(Information provided)
· · · · · · ·

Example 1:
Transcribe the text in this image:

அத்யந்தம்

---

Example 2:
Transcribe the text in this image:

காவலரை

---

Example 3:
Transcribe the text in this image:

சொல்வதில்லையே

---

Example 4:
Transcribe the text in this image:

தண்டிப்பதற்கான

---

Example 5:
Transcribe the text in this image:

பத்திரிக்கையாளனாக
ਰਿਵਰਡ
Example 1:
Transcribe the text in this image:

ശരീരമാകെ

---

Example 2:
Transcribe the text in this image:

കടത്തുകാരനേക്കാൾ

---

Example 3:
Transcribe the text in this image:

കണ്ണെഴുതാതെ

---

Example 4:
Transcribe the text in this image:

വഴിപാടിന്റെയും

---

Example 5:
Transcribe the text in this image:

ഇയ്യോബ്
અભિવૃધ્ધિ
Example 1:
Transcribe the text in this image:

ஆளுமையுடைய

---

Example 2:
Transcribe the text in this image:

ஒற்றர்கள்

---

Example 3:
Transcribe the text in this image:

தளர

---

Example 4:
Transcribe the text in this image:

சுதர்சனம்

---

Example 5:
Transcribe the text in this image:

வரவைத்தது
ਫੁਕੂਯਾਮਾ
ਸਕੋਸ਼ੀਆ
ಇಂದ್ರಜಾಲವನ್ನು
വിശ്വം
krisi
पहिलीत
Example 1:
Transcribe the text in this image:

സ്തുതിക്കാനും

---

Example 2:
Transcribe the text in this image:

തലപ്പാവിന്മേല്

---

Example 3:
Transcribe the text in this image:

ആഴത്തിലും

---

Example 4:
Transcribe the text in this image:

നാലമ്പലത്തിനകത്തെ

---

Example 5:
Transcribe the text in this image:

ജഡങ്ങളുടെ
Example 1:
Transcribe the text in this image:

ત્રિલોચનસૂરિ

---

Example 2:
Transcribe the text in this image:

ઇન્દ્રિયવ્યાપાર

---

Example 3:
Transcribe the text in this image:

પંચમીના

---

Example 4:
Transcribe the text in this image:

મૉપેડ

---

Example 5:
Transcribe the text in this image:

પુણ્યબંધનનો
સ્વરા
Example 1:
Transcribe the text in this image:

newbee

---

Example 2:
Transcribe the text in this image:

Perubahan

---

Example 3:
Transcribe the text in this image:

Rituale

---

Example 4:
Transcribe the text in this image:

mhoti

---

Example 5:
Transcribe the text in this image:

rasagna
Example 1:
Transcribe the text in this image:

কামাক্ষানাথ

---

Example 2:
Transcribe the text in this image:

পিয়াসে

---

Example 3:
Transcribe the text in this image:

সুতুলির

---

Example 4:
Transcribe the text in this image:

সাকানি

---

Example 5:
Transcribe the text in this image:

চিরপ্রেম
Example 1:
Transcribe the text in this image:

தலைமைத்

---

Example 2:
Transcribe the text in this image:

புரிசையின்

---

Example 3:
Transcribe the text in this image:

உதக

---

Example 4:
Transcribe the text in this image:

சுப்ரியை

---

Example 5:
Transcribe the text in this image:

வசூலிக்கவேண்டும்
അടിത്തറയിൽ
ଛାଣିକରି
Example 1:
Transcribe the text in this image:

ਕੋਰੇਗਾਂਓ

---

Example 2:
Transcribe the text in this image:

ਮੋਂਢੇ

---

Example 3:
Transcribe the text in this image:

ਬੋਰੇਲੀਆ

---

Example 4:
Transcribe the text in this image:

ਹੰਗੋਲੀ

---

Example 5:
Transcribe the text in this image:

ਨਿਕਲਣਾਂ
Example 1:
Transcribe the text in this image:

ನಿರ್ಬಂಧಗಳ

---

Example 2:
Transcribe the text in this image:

· · · · · · ·

Down to the last character, restate every record.

(Exercise response)
Example 1:
Transcribe the text in this image:

அத்யந்தம்

---

Example 2:
Transcribe the text in this image:

காவலரை

---

Example 3:
Transcribe the text in this image:

சொல்வதில்லையே

---

Example 4:
Transcribe the text in this image:

தண்டிப்பதற்கான

---

Example 5:
Transcribe the text in this image:

பத்திரிக்கையாளனாக
ਰਿਵਰਡ
Example 1:
Transcribe the text in this image:

ശരീരമാകെ

---

Example 2:
Transcribe the text in this image:

കടത്തുകാരനേക്കാൾ

---

Example 3:
Transcribe the text in this image:

കണ്ണെഴുതാതെ

---

Example 4:
Transcribe the text in this image:

വഴിപാടിന്റെയും

---

Example 5:
Transcribe the text in this image:

ഇയ്യോബ്
અભિવૃધ્ધિ
Example 1:
Transcribe the text in this image:

ஆளுமையுடைய

---

Example 2:
Transcribe the text in this image:

ஒற்றர்கள்

---

Example 3:
Transcribe the text in this image:

தளர

---

Example 4:
Transcribe the text in this image:

சுதர்சனம்

---

Example 5:
Transcribe the text in this image:

வரவைத்தது
ਫੁਕੂਯਾਮਾ
ਸਕੋਸ਼ੀਆ
ಇಂದ್ರಜಾಲವನ್ನು
വിശ്വം
krisi
पहिलीत
Example 1:
Transcribe the text in this image:

സ്തുതിക്കാനും

---

Example 2:
Transcribe the text in this image:

തലപ്പാവിന്മേല്

---

Example 3:
Transcribe the text in this image:

ആഴത്തിലും

---

Example 4:
Transcribe the text in this image:

നാലമ്പലത്തിനകത്തെ

---

Example 5:
Transcribe the text in this image:

ജഡങ്ങളുടെ
Example 1:
Transcribe the text in this image:

ત્રિલોચનસૂરિ

---

Example 2:
Transcribe the text in this image:

ઇન્દ્રિયવ્યાપાર

---

Example 3:
Transcribe the text in this image:

પંચમીના

---

Example 4:
Transcribe the text in this image:

મૉપેડ

---

Example 5:
Transcribe the text in this image:

પુણ્યબંધનનો
સ્વરા
Example 1:
Transcribe the text in this image:

newbee

---

Example 2:
Transcribe the text in this image:

Perubahan

---

Example 3:
Transcribe the text in this image:

Rituale

---

Example 4:
Transcribe the text in this image:

mhoti

---

Example 5:
Transcribe the text in this image:

rasagna
Example 1:
Transcribe the text in this image:

কামাক্ষানাথ

---

Example 2:
Transcribe the text in this image:

পিয়াসে

---

Example 3:
Transcribe the text in this image:

সুতুলির

---

Example 4:
Transcribe the text in this image:

সাকানি

---

Example 5:
Transcribe the text in this image:

চিরপ্রেম
Example 1:
Transcribe the text in this image:

தலைமைத்

---

Example 2:
Transcribe the text in this image:

புரிசையின்

---

Example 3:
Transcribe the text in this image:

உதக

---

Example 4:
Transcribe the text in this image:

சுப்ரியை

---

Example 5:
Transcribe the text in this image:

வசூலிக்கவேண்டும்
അടിത്തറയിൽ
ଛାଣିକରି
Example 1:
Transcribe the text in this image:

ਕੋਰੇਗਾਂਓ

---

Example 2:
Transcribe the text in this image:

ਮੋਂਢੇ

---

Example 3:
Transcribe the text in this image:

ਬੋਰੇਲੀਆ

---

Example 4:
Transcribe the text in this image:

ਹੰਗੋਲੀ

---

Example 5:
Transcribe the text in this image:

ਨਿਕਲਣਾਂ
Example 1:
Transcribe the text in this image:

ನಿರ್ಬಂಧಗಳ

---

Example 2:
Transcribe the text in this image:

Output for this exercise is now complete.